I spent Thursday and Friday of last week in a class learning all about some regression methods using STATA. It’s funny how fast old behaviors and tendencies from my school going days came back. For example, I was annoyed at the people who asked questions about simple algebra; I did a lot of nodding; and some doodling in my notes.
After I got settled in, I did find that I enjoyed being back in the classroom. Class was a bit long: 8:30 – 4:30 and my brain tended to shut off at about 2:00 or so. But I hated taking Metro instead of the commuter bus. I did not like coming home as late as I did. (And I am sure that Brendan was not fond of me coming home as late as I did!)
I think I will stick to short bursts of official formal learning and teaching myself. I’m just glad I can still hack it in a Statistics course.
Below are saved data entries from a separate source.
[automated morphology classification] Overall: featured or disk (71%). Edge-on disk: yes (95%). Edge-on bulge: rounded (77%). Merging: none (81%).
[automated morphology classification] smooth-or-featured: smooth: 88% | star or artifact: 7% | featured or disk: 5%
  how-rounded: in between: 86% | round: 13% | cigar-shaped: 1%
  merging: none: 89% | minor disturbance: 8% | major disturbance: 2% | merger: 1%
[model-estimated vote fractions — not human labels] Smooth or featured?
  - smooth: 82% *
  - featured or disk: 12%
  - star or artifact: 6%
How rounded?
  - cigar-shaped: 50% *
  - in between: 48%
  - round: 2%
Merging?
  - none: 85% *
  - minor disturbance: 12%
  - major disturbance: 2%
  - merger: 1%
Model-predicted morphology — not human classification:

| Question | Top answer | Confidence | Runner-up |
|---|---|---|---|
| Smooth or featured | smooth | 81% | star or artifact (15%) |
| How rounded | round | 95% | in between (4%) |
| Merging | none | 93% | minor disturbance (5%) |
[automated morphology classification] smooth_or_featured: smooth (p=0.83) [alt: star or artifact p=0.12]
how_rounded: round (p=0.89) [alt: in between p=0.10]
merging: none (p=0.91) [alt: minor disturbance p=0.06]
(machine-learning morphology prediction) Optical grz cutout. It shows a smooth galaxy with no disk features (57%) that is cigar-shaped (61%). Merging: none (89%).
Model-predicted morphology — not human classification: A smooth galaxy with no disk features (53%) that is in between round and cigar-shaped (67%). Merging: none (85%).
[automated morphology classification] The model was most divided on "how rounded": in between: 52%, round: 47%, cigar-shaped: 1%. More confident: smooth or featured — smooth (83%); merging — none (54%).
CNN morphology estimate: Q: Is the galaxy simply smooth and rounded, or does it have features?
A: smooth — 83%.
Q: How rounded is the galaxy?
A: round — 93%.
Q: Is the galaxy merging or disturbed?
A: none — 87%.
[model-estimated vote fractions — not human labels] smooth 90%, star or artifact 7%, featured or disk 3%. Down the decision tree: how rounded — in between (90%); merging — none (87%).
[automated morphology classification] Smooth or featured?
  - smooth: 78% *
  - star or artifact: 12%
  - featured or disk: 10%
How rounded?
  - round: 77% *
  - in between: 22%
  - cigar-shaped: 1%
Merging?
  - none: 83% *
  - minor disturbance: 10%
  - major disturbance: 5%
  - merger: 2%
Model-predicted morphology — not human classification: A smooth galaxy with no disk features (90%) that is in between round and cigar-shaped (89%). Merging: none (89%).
I can’t help but look for patterns in numbers. I think I’ve mentioned it before (I don’t feel like looking for it) but my birthday is 8/25 and Bridget’s is the reverse, 5/28. I love that. I’ve been trying to find something special about John’s birthday, 8/19. 8+1 = 9, but that’s not really all that special. Then I realized that both 1+9 and 2+8 add up to 10. AND those are the only two dates in any month whose digits add up to 10. The chances of having one person born on either day in May is 2/31 and the same for August. So there you go.
I am a giant dork.
In my genealogical research, I’ve found that I am 7th cousin, 4 times removed (that is hardly related at all) of Emily Dickenson. Just gives me an excuse to pull out my book, and try and recall some favorites.
Long Years apart — can make no
Breach a second cannot fill —
The absence of the Witch does not
Invalidate the spell —
The embers of a Thousand Years
Uncovered by the Hand
That fondled them when they were Fire
Will stir and understand —
Best Witchcraft is Geometry
To the magician’s mind —
His ordinary acts are feats
To thinking of mankind.
At least, these were some I had marked back in college. Who knows what would catch my eye these days.
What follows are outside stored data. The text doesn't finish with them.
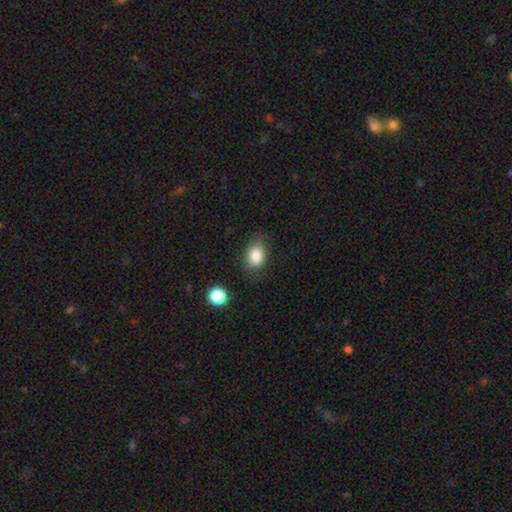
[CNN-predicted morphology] Smooth or featured? smooth (84%)
How rounded? in between (61%)
Merging? none (73%)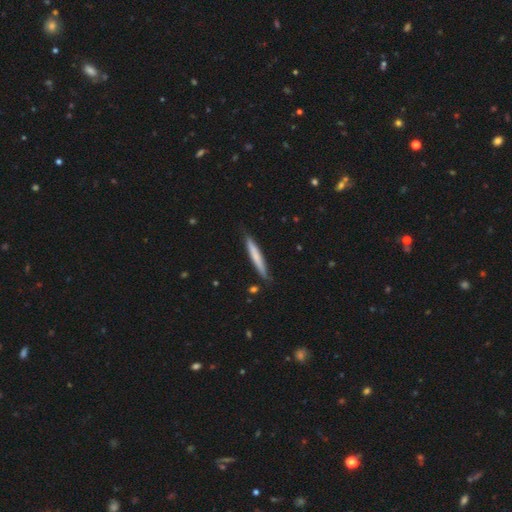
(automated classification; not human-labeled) Smooth or featured?
  - smooth: 65% *
  - featured or disk: 30%
  - star or artifact: 5%
How rounded?
  - cigar-shaped: 96% *
  - in between: 3%
  - round: 1%
Merging?
  - none: 86% *
  - minor disturbance: 10%
  - merger: 2%
  - major disturbance: 2%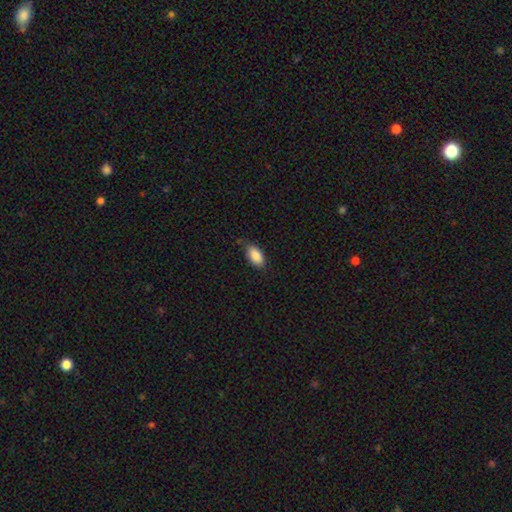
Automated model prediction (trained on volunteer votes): Overall: smooth (88%). How rounded: in between (92%). Merging: none (75%).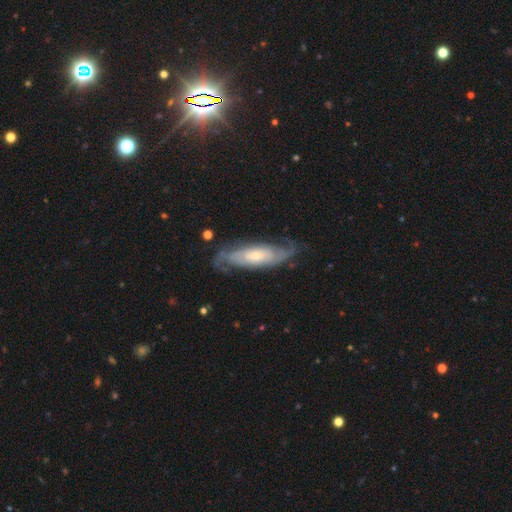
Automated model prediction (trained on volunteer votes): Morphology: type=featured or disk (78%); edge-on=no (84%); bar=no (66%); spiral arms=yes (92%); winding=tight (47%); arm count=2 (53%); bulge=small (56%); merging=none (69%).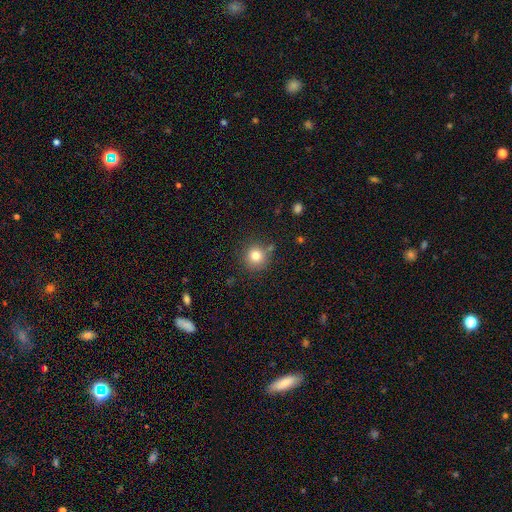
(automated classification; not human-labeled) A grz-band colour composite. It shows a smooth galaxy with no disk features (80%) that is round (93%). Merging: none (80%).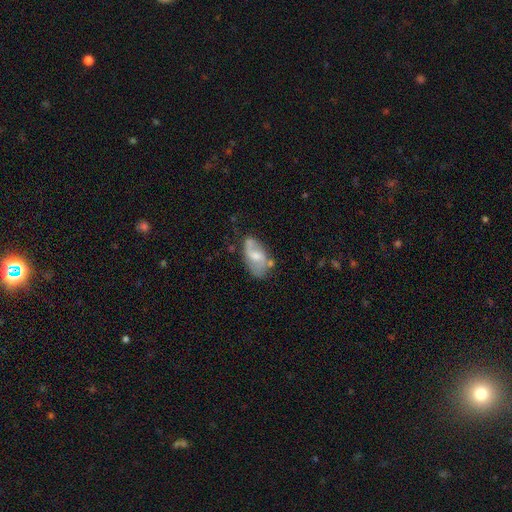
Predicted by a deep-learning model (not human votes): This appears to be a featured or disk galaxy (58%) with no bar (46%), spiral arms (78%) and a moderate central bulge (49%). Merging: none (51%).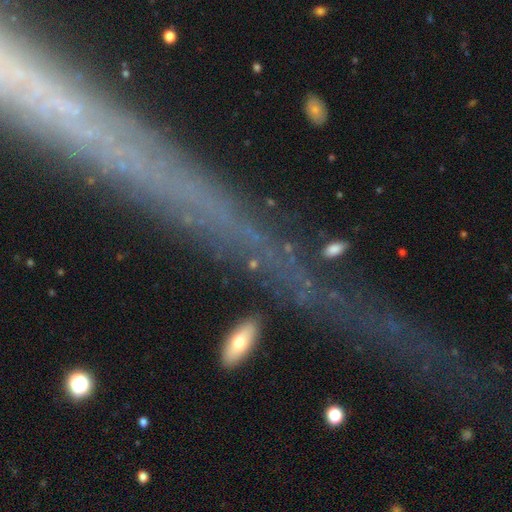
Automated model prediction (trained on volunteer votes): Smooth or featured? Predicted: featured or disk (p=0.43). Merging? Predicted: none (p=0.69).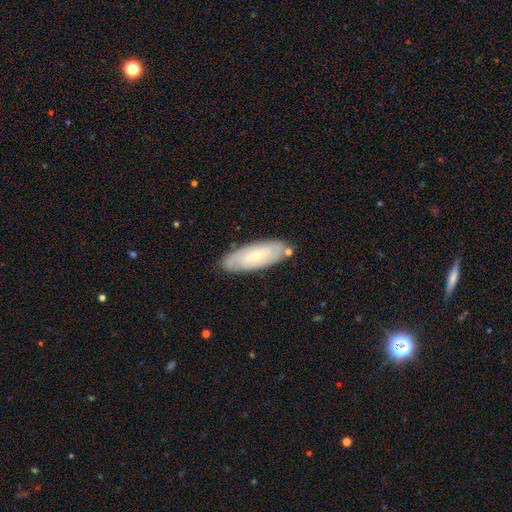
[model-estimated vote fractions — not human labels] A featured or disk galaxy (50%). Merging: none (82%).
Today is Euler’s 300th birthday. Extra points if you know who he is or how to say his name.
This article left me a little speechless. It upsets me that people actually think along these lines:
You will never need to know algebra. I have never once used it and never once even rued that I could not use it. You will never need to know — never mind want to know — how many boys it will take to mow a lawn if one of them quits halfway and two more show up later — or something like that. Most of math can now be done by a computer or a calculator. On the other hand, no computer can write a column or even a thank-you note — or reason even a little bit.
Not just because I am a mathematician at heart, but because I really do believe that it is important. And useful. The author of the article goes on to say:
Almost 20 years ago, I wrote a similar column about algebra. Math teachers struck back with a vengeance. They made so many claims for algebra’s intrinsic worth that I felt, as I once had in class, like a dummy. Once again, I just didn’t get it.
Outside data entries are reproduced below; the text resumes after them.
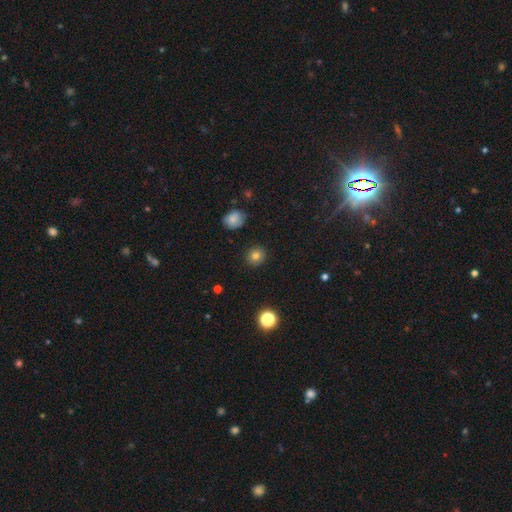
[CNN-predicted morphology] type=smooth (79%); roundness=round (86%); merging=none (90%).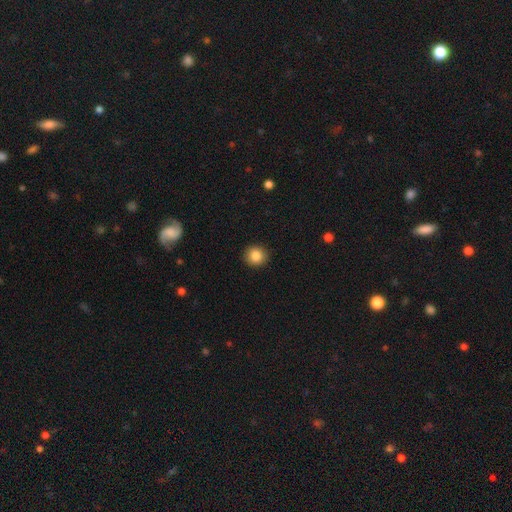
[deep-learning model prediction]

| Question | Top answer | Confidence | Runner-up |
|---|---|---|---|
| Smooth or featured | smooth | 86% | star or artifact (9%) |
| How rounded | round | 87% | in between (12%) |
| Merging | none | 91% | minor disturbance (6%) |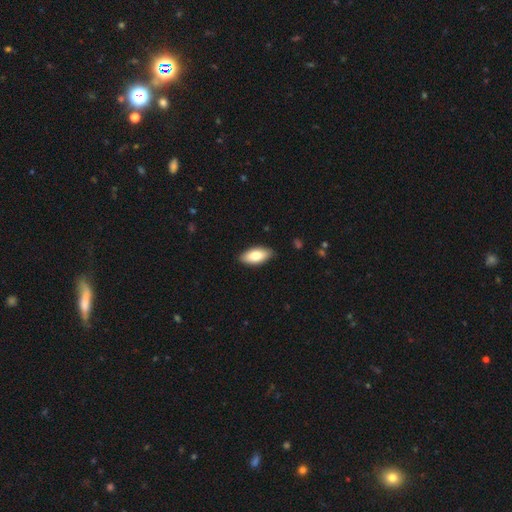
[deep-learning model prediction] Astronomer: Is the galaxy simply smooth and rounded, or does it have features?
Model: smooth — 79%.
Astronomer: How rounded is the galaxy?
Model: in between — 90%.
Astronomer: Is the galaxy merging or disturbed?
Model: none — 88%.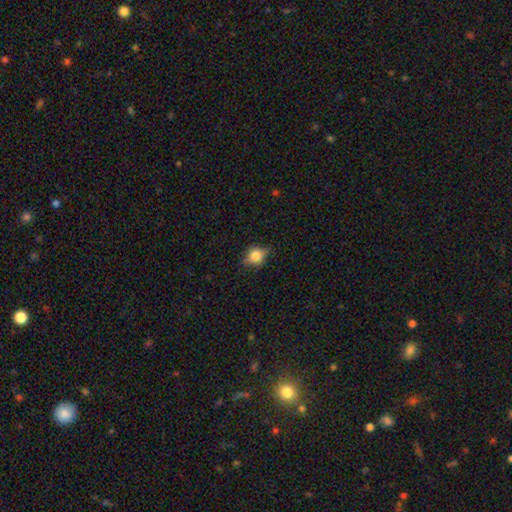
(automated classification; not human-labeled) A smooth galaxy with no disk features (70%) that is round (66%). Merging: none (75%).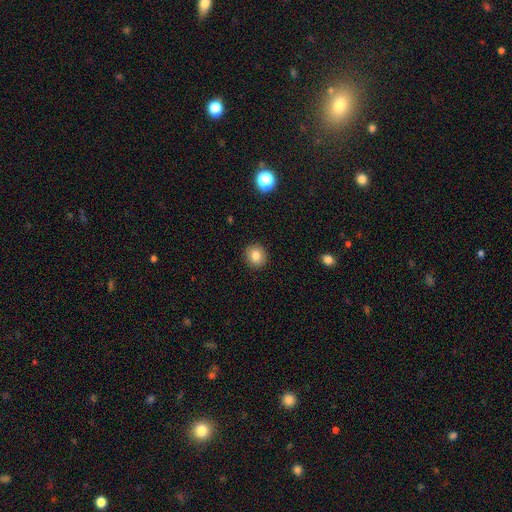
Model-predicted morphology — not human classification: Smooth or featured? smooth (83%)
How rounded? round (85%)
Merging? none (91%)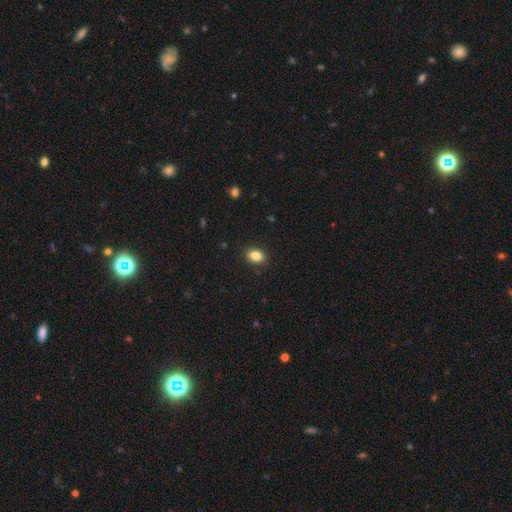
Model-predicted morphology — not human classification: Overall: smooth (85%). How rounded: in between (77%). Merging: none (89%).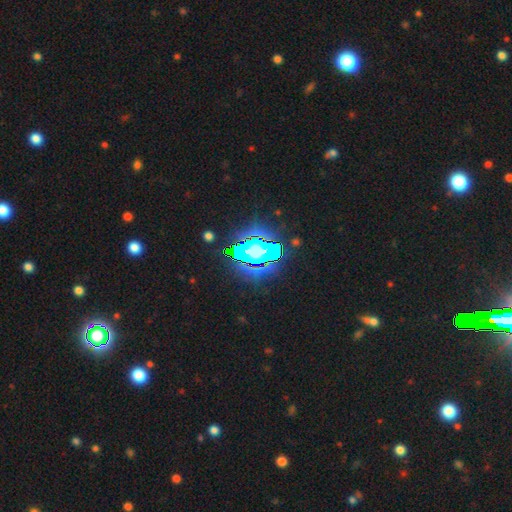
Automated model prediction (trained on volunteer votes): A star or artifact, not a galaxy (82%).

Vote fractions:
- Smooth or featured? star or artifact: 82% / smooth: 10% / featured or disk: 8%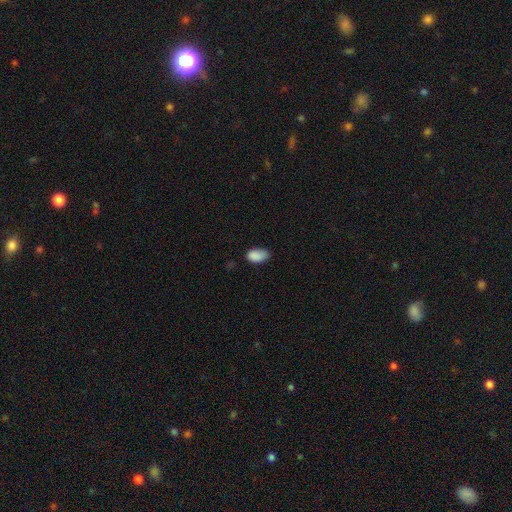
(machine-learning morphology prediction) A smooth galaxy with no disk features (87%) that is in between round and cigar-shaped (92%). Merging: none (62%).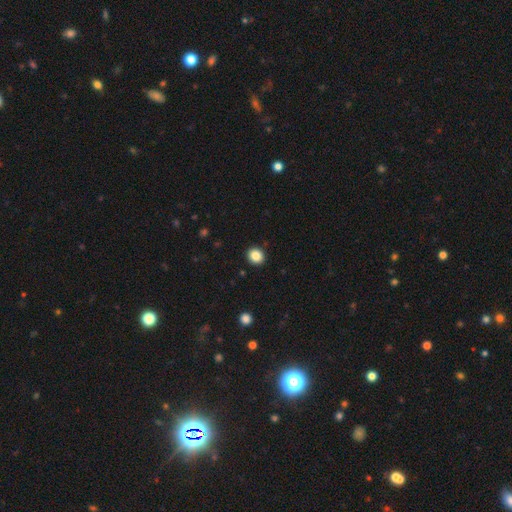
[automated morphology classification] Overall: smooth (86%). How rounded: round (77%). Merging: none (92%).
I have to believe that the same will happen again.
[UPDATE] I think the thing that bothers me the most is the notion that there are math people and there are english people and that there is no middle ground. It bothers me that this man has convinced himself that he doesn’t understand algebra (or percentages), that he never will and that he doesn’t and never will need it. Furthermore, he is encouraging others to believe the same things about themselves. He seems to believe that there is something in them that prevents them from understanding almost half of the world.
Like a lot of people, I have to do my Sudkoku puzzle every day. Today, the Express (the free paper by the Washington Post) introduced a new puzzle (skip to page 67): Samurai Sudoku. It has five overlapping regular 9 block Sudoku grids. I want to start on it right now, but I’m trying to control myself and save it until later.
Our new phone number is a prime number. I Googled it to see if there was any info left over from the last "owner" (there was, but just a little), and it came up with a link to prime numbers as well. It’s further proof of my dorkiness that this fact excites me. You can check your phone number, or any other number for that matter, here.